• [Records for the exercise]
------------------------------------------------
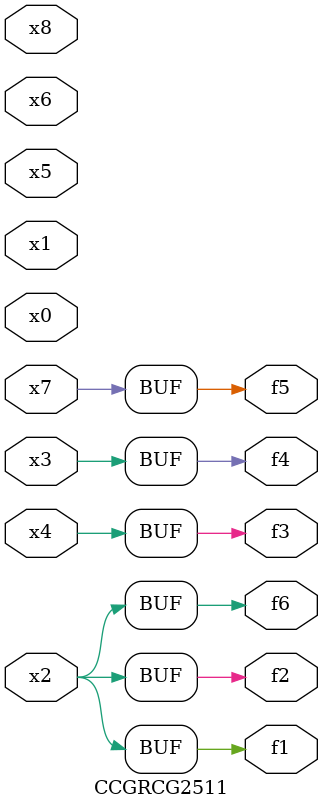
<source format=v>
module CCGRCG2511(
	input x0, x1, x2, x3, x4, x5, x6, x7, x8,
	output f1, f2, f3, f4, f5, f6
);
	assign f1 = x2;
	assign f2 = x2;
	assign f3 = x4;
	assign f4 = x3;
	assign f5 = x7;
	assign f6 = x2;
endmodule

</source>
------------------------------------------------
• [Exercise aim]
Give back every line of the material above word for word, leaving out the pictures.

• [Your solution]
<source format=v>
module CCGRCG2511(
	input x0, x1, x2, x3, x4, x5, x6, x7, x8,
	output f1, f2, f3, f4, f5, f6
);
	assign f1 = x2;
	assign f2 = x2;
	assign f3 = x4;
	assign f4 = x3;
	assign f5 = x7;
	assign f6 = x2;
endmodule

</source>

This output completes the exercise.